Das Verfahren, spätere vermeintliche oder tatsächliche Selbstkorrekturen zu kanonisieren, hätte im prominentesten aller Fälle, bei Goethe, zum Eliminieren des fast kompletten Werks bis zum Ende des „Sturm und Drang“ geführt und wäre literarhistorischer Schwachsinn sondergleichen geworden. Noch die verworfenen frühen Bücher von Max Frisch sind nach seinem Tode, selbst vom Feuilleton gefeiert, doch wieder gedruckt worden, man nehme als Beispiel die „Antwort aus der Stille“. Und die dazu gedruckten Kritiken. Die „Blätter aus dem Brotsack“ haben an manchen, wenn gleich nicht sehr vielen, Stellen sogar ausgesprochen aktuelle Rezeptionsangebote. „Bruderschaft im Nein, nichts ist leichter als dies, nichts ist trostloser und unfruchtbarer, nichts ist häufiger. Volksredner, sie kennen die Zaubermacht dieses Nein, wennschon es mitunter ein verschleiertes, ein vernebeltes, ein ganz unausgesprochenes Nein ist. … die Verbrüderung als solche, auch die scheinbare, kann dermaßen berauschen, dass sich die Leute nicht mehr um den Gegenstand überhaupt kümmern, geschweige denn um die Gesinnung“. War Max Frisch Sonderbeobachter bei Querdenker- und ähnlichen Demonstrationen? Natürlich nicht, er wusste nur, wie dergleichen sich zeitlos darstellt.
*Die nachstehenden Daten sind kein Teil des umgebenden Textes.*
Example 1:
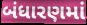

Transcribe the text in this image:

બંધારણમાં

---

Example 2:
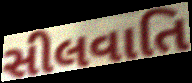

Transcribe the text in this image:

સીલવાતિ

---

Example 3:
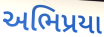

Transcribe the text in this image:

અભિપ્રયા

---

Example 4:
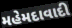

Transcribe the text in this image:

મહેમદાવાદી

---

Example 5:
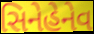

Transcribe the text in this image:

સિનેહેનેવ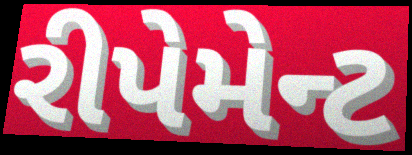
રીપેમેન્ટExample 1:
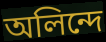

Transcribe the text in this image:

অলিন্দে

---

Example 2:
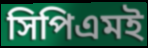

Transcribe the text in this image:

সিপিএমই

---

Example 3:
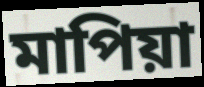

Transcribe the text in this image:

মাপিয়া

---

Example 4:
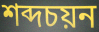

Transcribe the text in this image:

শব্দচয়ন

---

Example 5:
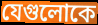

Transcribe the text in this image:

যেগুলোকে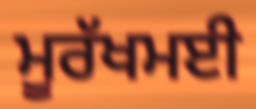
ਮੂਰੱਖਮਈ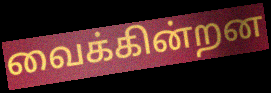
வைக்கின்றன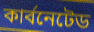
কার্বনেটেডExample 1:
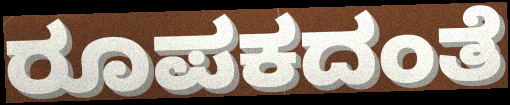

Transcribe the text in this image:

ರೂಪಕದಂತೆ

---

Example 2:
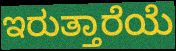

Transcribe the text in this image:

ಇರುತ್ತಾರೆಯೆ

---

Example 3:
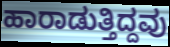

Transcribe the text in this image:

ಹಾರಾಡುತ್ತಿದ್ದವು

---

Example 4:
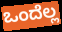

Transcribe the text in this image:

ಒಂದೆಲ್ಲ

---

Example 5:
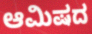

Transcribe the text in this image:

ಆಮಿಷದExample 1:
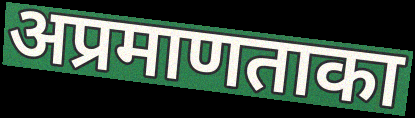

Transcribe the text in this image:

अप्रमाणताका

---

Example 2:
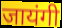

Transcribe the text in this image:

जायंगी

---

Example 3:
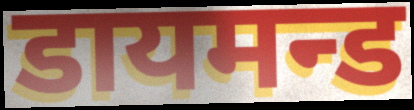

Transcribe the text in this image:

डायमन्ड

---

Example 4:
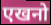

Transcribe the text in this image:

एखनो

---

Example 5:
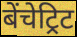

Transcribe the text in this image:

बेंचेट्रिटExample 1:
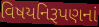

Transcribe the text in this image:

વિષયનિરૂપણનાં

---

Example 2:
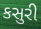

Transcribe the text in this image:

કસુરી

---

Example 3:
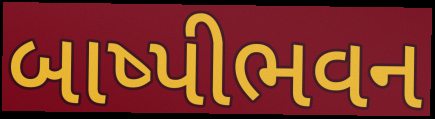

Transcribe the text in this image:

બાષ્પીભવન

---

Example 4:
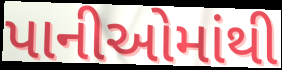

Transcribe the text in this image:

પાનીઓમાંથી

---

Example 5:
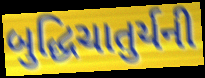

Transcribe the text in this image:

બુદ્ધિચાતુર્યની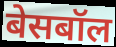
बेसबॉलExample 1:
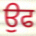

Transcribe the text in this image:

ਉਫ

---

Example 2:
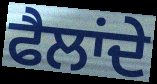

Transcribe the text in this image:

ਫੈਲਾਂਦੇ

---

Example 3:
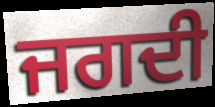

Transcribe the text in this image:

ਜਗਦੀ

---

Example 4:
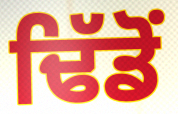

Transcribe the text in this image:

ਢਿੱਡੋਂ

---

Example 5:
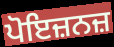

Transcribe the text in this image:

ਪੋਇਜ਼ਨਜ਼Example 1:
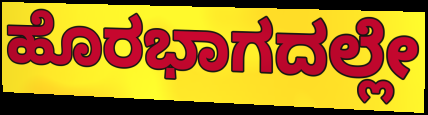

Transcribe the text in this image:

ಹೊರಭಾಗದಲ್ಲೇ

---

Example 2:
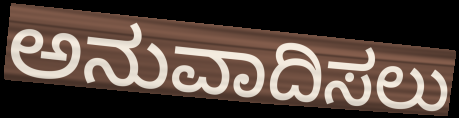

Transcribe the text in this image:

ಅನುವಾದಿಸಲು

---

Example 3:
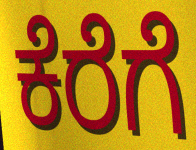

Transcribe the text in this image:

ಕೆರೆಗೆ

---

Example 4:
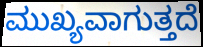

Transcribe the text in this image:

ಮುಖ್ಯವಾಗುತ್ತದೆ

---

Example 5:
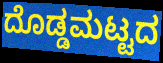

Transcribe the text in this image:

ದೊಡ್ಡಮಟ್ಟದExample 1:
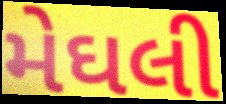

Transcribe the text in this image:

મેઘલી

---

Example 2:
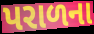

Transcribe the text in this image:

પરાળના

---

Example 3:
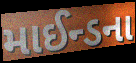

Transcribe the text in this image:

માઈન્ડના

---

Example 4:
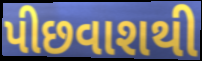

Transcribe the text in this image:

પીછવાશથી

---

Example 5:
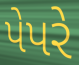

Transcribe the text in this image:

પેપરેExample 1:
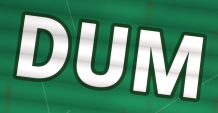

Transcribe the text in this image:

DUM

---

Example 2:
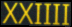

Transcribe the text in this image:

XXIIII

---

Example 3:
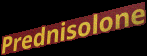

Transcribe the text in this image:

Prednisolone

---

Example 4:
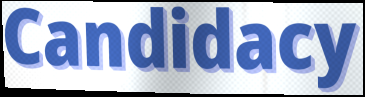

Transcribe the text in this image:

Candidacy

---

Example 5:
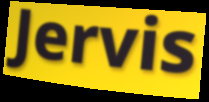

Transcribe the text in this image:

Jervis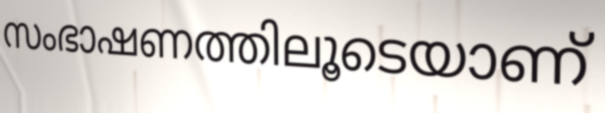
സംഭാഷണത്തിലൂടെയാണ്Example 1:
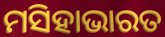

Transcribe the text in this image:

ମସିହାଭାରତ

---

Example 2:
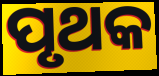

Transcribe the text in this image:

ପୃଥକ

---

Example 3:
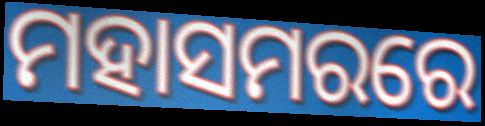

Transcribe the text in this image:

ମହାସମରରେ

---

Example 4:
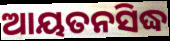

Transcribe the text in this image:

ଆୟତନସିଦ୍ଧ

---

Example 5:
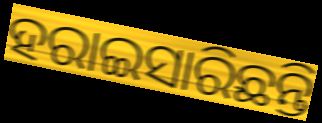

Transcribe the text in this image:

ହରାଇସାରିଛନ୍ତିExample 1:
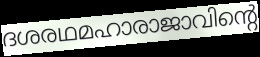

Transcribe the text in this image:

ദശരഥമഹാരാജാവിന്റെ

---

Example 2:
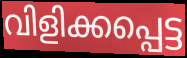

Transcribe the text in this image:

വിളിക്കപ്പെട്ട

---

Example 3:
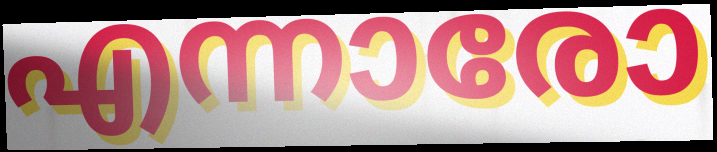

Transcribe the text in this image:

എന്നാരോ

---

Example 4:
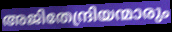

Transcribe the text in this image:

അജിതേന്ദ്രിയന്മാരും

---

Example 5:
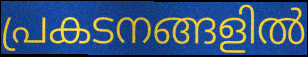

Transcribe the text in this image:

പ്രകടനങ്ങളിൽ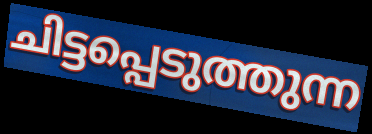
ചിട്ടപ്പെടുത്തുന്നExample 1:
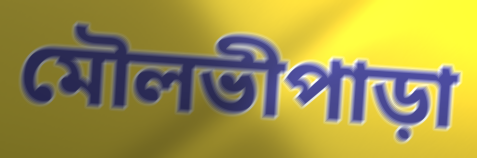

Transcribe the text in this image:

মৌলভীপাড়া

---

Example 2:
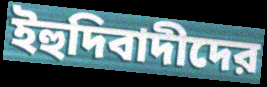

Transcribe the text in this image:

ইহুদিবাদীদের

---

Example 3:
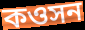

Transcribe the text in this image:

কওসন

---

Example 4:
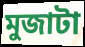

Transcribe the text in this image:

মুজাটা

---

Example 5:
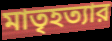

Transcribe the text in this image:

মাতৃহত্যার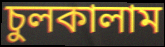
চুলকালাম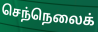
செந்நெலைக்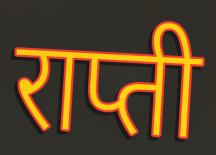
राप्ती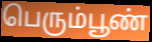
பெரும்பூண்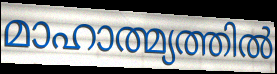
മാഹാത്മ്യത്തിൽ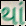
થાં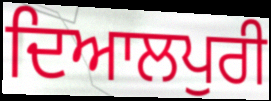
ਦਿਆਲਪੁਰੀ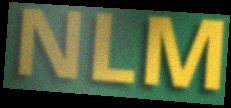
NLM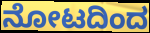
ನೋಟದಿಂದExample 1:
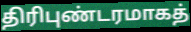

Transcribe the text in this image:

திரிபுண்டரமாகத்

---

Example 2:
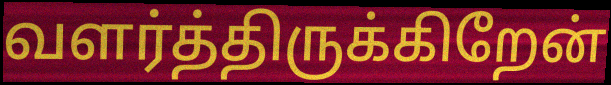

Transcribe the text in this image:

வளர்த்திருக்கிறேன்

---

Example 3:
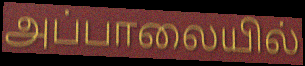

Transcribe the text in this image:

அப்பாலையில்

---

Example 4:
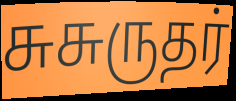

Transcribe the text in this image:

சுசுருதர்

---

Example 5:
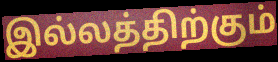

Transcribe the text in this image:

இல்லத்திற்கும்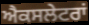
ਐਕਸਲੇਟਰਾਂ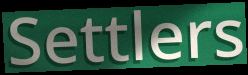
SettlersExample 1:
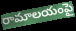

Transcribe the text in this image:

రామాలయంపై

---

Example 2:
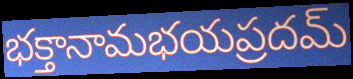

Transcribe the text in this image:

భక్తానామభయప్రదమ్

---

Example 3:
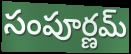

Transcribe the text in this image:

సంపూర్ణమ్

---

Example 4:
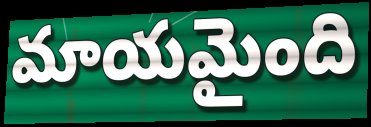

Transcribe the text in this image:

మాయమైంది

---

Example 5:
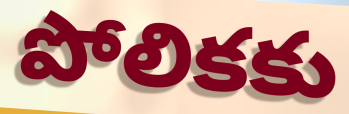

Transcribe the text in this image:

పోలికకు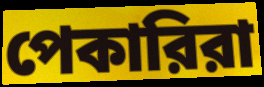
পেকারিরাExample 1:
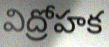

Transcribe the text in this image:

విద్రోహక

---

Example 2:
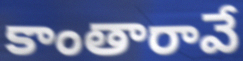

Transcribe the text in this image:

కాంతారావే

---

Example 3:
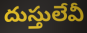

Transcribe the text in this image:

దుస్తులేవీ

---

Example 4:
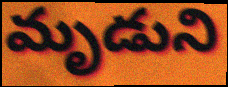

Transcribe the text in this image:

మృడుని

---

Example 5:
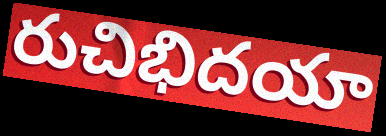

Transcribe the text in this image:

రుచిభిదయాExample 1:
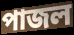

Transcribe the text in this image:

পাজল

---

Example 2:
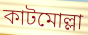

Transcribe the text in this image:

কাটমোল্লা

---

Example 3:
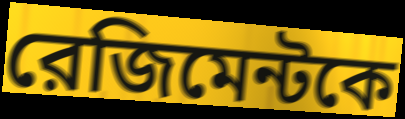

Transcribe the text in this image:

রেজিমেন্টকে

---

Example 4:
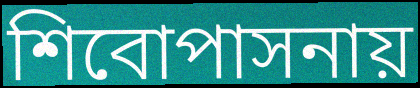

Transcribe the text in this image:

শিবোপাসনায়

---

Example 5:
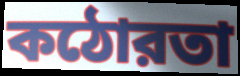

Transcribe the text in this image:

কঠোরতা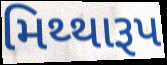
મિથ્થારૂપ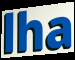
lha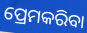
ପ୍ରେମକରିବା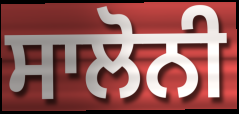
ਸਾਲੋਨੀ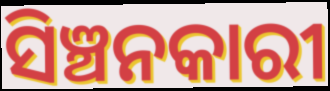
ସିଞ୍ଚନକାରୀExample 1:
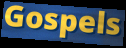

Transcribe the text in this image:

Gospels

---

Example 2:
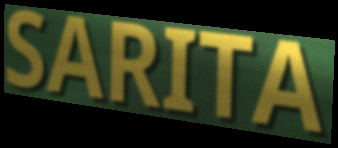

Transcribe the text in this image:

SARITA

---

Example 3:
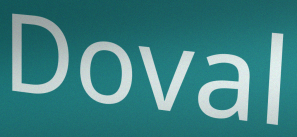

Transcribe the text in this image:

Doval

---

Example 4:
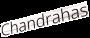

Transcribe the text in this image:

Chandrahas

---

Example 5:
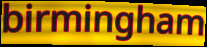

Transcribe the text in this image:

birmingham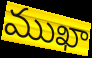
ముఖాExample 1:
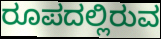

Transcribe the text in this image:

ರೂಪದಲ್ಲಿರುವ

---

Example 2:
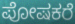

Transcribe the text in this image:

ಪೋಷಕರೆ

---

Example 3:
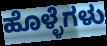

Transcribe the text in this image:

ಹೊಳ್ಳೆಗಳು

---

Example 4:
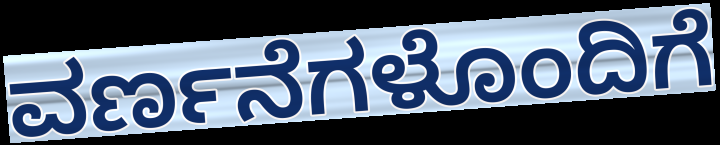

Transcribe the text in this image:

ವರ್ಣನೆಗಳೊಂದಿಗೆ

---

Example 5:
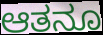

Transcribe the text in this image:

ಆತನೂ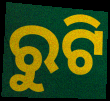
ରୁଟିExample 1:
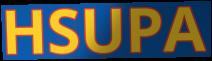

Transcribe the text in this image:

HSUPA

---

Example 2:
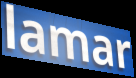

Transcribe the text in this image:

lamar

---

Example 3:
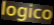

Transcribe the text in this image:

logico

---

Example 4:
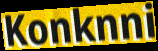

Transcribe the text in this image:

Konknni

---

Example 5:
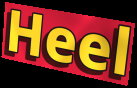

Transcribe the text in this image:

Heel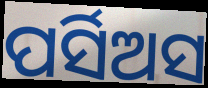
ପର୍ସିଅସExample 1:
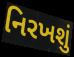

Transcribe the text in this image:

નિરખશું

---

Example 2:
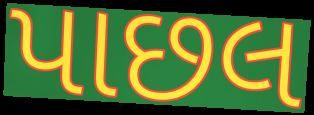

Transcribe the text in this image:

પાછલ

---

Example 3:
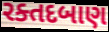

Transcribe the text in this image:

રક્તદબાણ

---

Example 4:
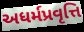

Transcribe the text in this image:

અધર્મપ્રવૃત્તિ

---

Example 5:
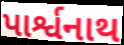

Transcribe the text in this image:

પાર્શ્વનાથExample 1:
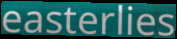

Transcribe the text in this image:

easterlies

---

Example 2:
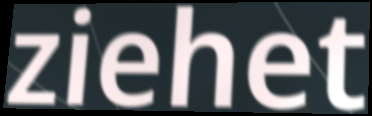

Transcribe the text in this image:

ziehet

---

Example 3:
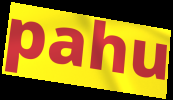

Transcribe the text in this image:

pahu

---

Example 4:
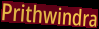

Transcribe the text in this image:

Prithwindra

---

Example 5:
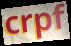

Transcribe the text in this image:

crpfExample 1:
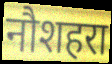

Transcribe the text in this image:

नौशहरा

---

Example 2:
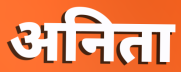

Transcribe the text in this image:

अनिता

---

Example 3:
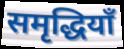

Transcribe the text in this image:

समृद्धियाँ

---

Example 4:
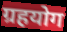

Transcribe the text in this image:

ग्रहयोग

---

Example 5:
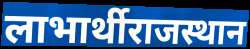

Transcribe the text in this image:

लाभार्थीराजस्थानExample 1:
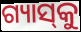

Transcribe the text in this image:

ଗ୍ୟାସ୍‌କୁ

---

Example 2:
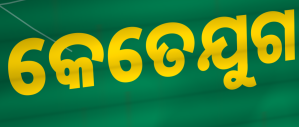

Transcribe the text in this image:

କେତେଯୁଗ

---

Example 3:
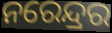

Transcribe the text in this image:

ନରେନ୍ଦ୍ରର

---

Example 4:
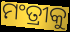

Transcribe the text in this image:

ମଂତ୍ରୀକୁ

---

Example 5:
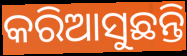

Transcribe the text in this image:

କରିଆସୁଛନ୍ତି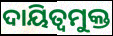
ଦାୟିତ୍ୱମୁକ୍ତ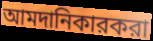
আমদানিকারকরা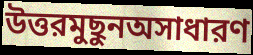
উত্তরমুছুনঅসাধারণ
„Schroffer, rücksichtsloser, mutiger fallen die menschlichen Entscheidungen unter dem Segen einer großen bewussten Gefährdung, die alles überragt, stündlich.“ So enden die „Blätter aus dem Brotsack“, denen etwa ein Jahr später, nur in der Zeitung, in der Max Frischs Name 1931 zum allerersten Male gedruckt erschien, sechs Fortsetzungen, als die schon genannte „Neue Folge“ nachgereicht wurden. Dort steht der seltsame Satz: „Wenn die Welt ja nichts anderes wäre als schön, man könnte sich mit dreißig Jahren in den Sarg legen, ohne Trauergebärde, und den Deckel zumachen.“ In der sechsten und letzten Fortsetzung heißt es resümierend: „Der Blitz, die Vernichtung blieb uns erspart. Sieg und Niederlage blieb uns erspart. Alles blieb uns erspart, Bewährung jeder Art.“ Was wie Bedauern klingt, ist es wahrscheinlich sogar teilweise. Doch kann im wirklichen Leben eben weniger eigene Erfahrung auch mehr sein. Einer wie frisch weiß das, selbst wenn er es nicht ausdrücklich hinschreibt. Diejenigen, denen die „Blätter aus dem Brotsack“ immer noch lesenswert schienen wie Carol Petersen oder Hans Bänziger, sie schrieben das vor mittlerweile auch schon 50 und mehr Jahren, haben ausdrücklichen Beifall verdient für ihr Urteil.